The potency and indiscriminate nature of formaldehyde reactivity upon biological molecules make it a universal stressor. However, some organisms such as Methylorubrum extorquens possess means to rapidly and effectively mitigate formaldehyde-induced damage. EfgA is a recently identified formaldehyde sensor predicted to halt translation in response to elevated formaldehyde as a means to protect cells. Herein, we investigate growth, formaldehyde consumption, and changes in gene expression to better understand how M. extorquens responds to formaldehyde with and without the EfgA-formaldehyde-mediated translational response, and how this mechanism compares to other forms of translation inhibition. These distinct mechanisms of translation inhibition have notable differences: they each involve different specific players and in addition, formaldehyde also acts as a general, multi-target stressor and a potential carbon source. Here, we present findings demonstrating that in addition to its characterized impact on translation, functional EfgA also allows for a rapid and robust transcriptional response to formaldehyde and that removal of efgA leads to heightened proteotoxic and genotoxic stress in the presence of increased formaldehyde levels. As our previous work suggested that formaldehyde is proteotoxic in M. extorquens, we accurately predicted that strains lacking efgA would experience increased protein damage. We also found that many downstream consequences of translation inhibition were shared by EfgA-formaldehyde- and kanamycin-mediated translation inhibition. Our work to modularize the transcriptional response uncovered additional layers of regulatory control enacted by functional EfgA upon experiencing formaldehyde stress, and further demonstrate the importance this protein plays at both transcriptional and translational levels in this model methylotroph. Time courses of gene expression after treatment with two different translational inhibitors (kanamycin and formaldehyde). The responses of wild type and an ΔefgA mutant of Methylorubrum extorquens were compared.

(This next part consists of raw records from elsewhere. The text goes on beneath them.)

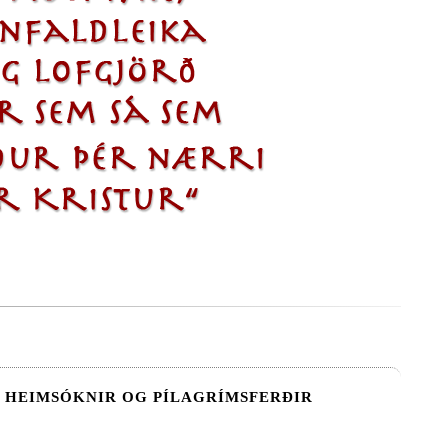
HEIMSÓKNIR OG PÍLAGRÍMSFERÐIR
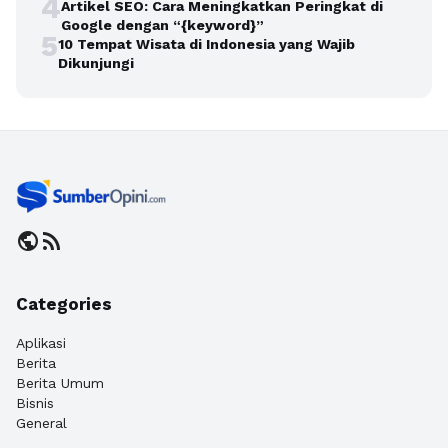
4
Artikel SEO: Cara Meningkatkan Peringkat di
Google dengan “{keyword}”
5
10 Tempat Wisata di Indonesia yang Wajib
Dikunjungi
public
rss_feed
Categories
Aplikasi
Berita
Berita Umum
Bisnis
General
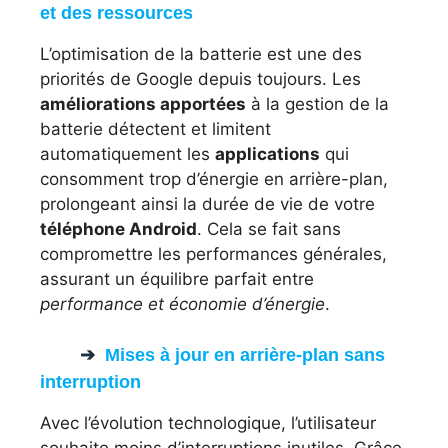
et des ressources
L’optimisation de la batterie est une des
priorités de Google depuis toujours. Les
améliorations apportées
à la gestion de la
batterie détectent et limitent
automatiquement les
applications
qui
consomment trop d’énergie en arrière-plan,
prolongeant ainsi la durée de vie de votre
téléphone Android
. Cela se fait sans
compromettre les performances générales,
assurant un équilibre parfait entre
performance et économie d’énergie
.
Mises à jour en arrière-plan sans
interruption
Avec l’évolution technologique, l’utilisateur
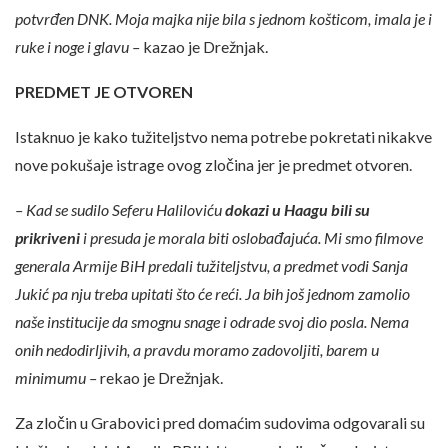
potvrđen DNK. Moja majka nije bila s jednom košticom, imala je i
ruke i noge i glavu –
kazao je Drežnjak.
PREDMET JE OTVOREN
Istaknuo je kako tužiteljstvo nema potrebe pokretati nikakve
nove pokušaje istrage ovog zločina jer je predmet otvoren.
– Kad se sudilo Seferu Haliloviću
dokazi u Haagu bili su
prikriveni
i presuda je morala biti oslobađajuća. Mi smo filmove
generala Armije BiH predali tužiteljstvu, a predmet vodi Sanja
Jukić pa nju treba upitati što će reći. Ja bih još jednom zamolio
naše institucije da smognu snage i odrade svoj dio posla. Nema
onih nedodirljivih, a pravdu moramo zadovoljiti, barem u
minimumu –
rekao je Drežnjak.
Za zločin u Grabovici pred domaćim sudovima odgovarali su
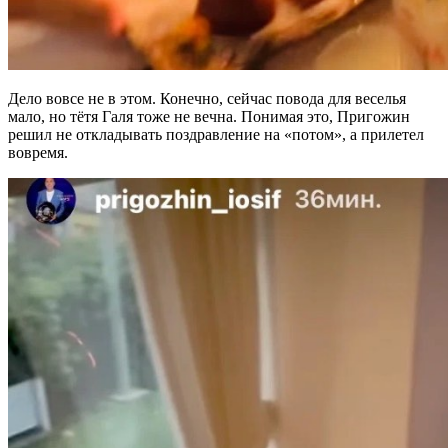
Дело вовсе не в этом. Конечно, сейчас повода для веселья
мало, но тётя Галя тоже не вечна. Понимая это, Пригожин
решил не откладывать поздравление на «потом», а прилетел
вовремя.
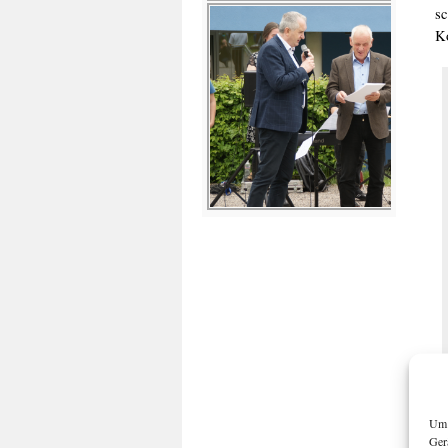
s
Ko
Um 
Ger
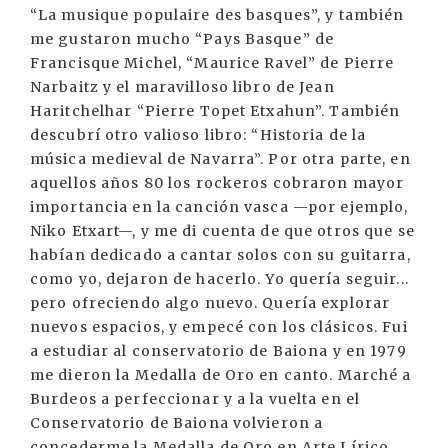
“La musique populaire des basques”, y también
me gustaron mucho “Pays Basque” de
Francisque Michel, “Maurice Ravel” de Pierre
Narbaitz y el maravilloso libro de Jean
Haritchelhar “Pierre Topet Etxahun”. También
descubrí otro valioso libro: “Historia de la
música medieval de Navarra”. Por otra parte, en
aquellos años 80 los rockeros cobraron mayor
importancia en la canción vasca —por ejemplo,
Niko Etxart—, y me di cuenta de que otros que se
habían dedicado a cantar solos con su guitarra,
como yo, dejaron de hacerlo. Yo quería seguir...
pero ofreciendo algo nuevo. Quería explorar
nuevos espacios, y empecé con los clásicos. Fui
a estudiar al conservatorio de Baiona y en 1979
me dieron la Medalla de Oro en canto. Marché a
Burdeos a perfeccionar y a la vuelta en el
Conservatorio de Baiona volvieron a
concederme la Medalla de Oro en Arte Lírico.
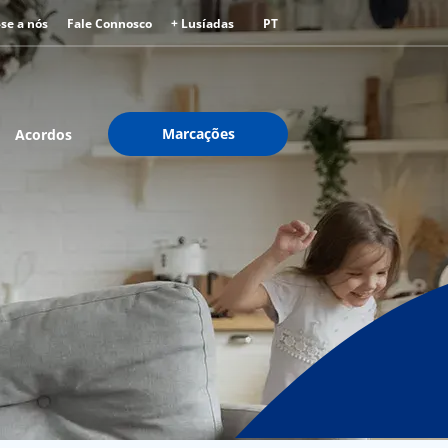
-se a nós
Fale Connosco
+ Lusíadas
PT
Marcações
Acordos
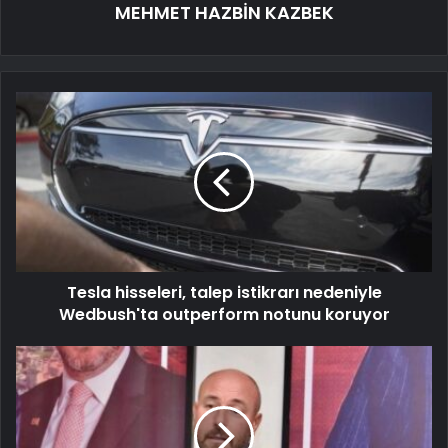
MEHMET HAZBİN KAZBEK
Tesla hisseleri, talep istikrarı nedeniyle
Wedbush'ta outperform notunu koruyor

甲醛对生物分子的反应活性极强且无选择性，使其成为一种通用胁迫因子。然而，部分生物如扭脱甲基杆菌（Methylorubrum extorquens）具备快速且有效缓解甲醛诱导损伤的能力。EfgA是新近发现的甲醛感受器，据预测可响应甲醛浓度升高而阻断翻译过程，以此保护细胞。 本研究通过探究生长情况、甲醛消耗水平以及基因表达变化，以期更深入理解扭脱甲基杆菌在存在或缺失EfgA介导的甲醛翻译阻断通路时对甲醛的响应机制，并对比该机制与其他翻译抑制方式的差异。此类不同的翻译抑制机制存在显著区别：它们各自涉及不同的特异性调控因子，此外，甲醛同时也是一种多靶点通用胁迫因子与潜在碳源。 本研究结果显示，除已被证实的对翻译过程的影响外，功能性EfgA还可介导对甲醛的快速且强效的转录响应；而敲除efgA会在甲醛浓度升高时加剧细胞的蛋白毒性与遗传毒性胁迫。正如我们此前研究表明甲醛对扭脱甲基杆菌具有蛋白毒性，我们精准预测到缺失efgA的菌株会遭受更严重的蛋白质损伤。 我们还发现，翻译抑制的诸多下游效应在EfgA-甲醛介导与卡那霉素（kanamycin）介导的翻译抑制过程中具有共通性。本研究通过模块化解析转录响应，揭示了功能性EfgA在遭遇甲醛胁迫时所介导的额外层级的调控机制，并进一步证实了该蛋白在这一模式甲基营养菌中于转录与翻译层面均发挥关键作用。 本研究对比了野生型与ΔefgA缺失突变株扭脱甲基杆菌经两种不同翻译抑制剂（卡那霉素与甲醛）处理后的基因表达时间进程。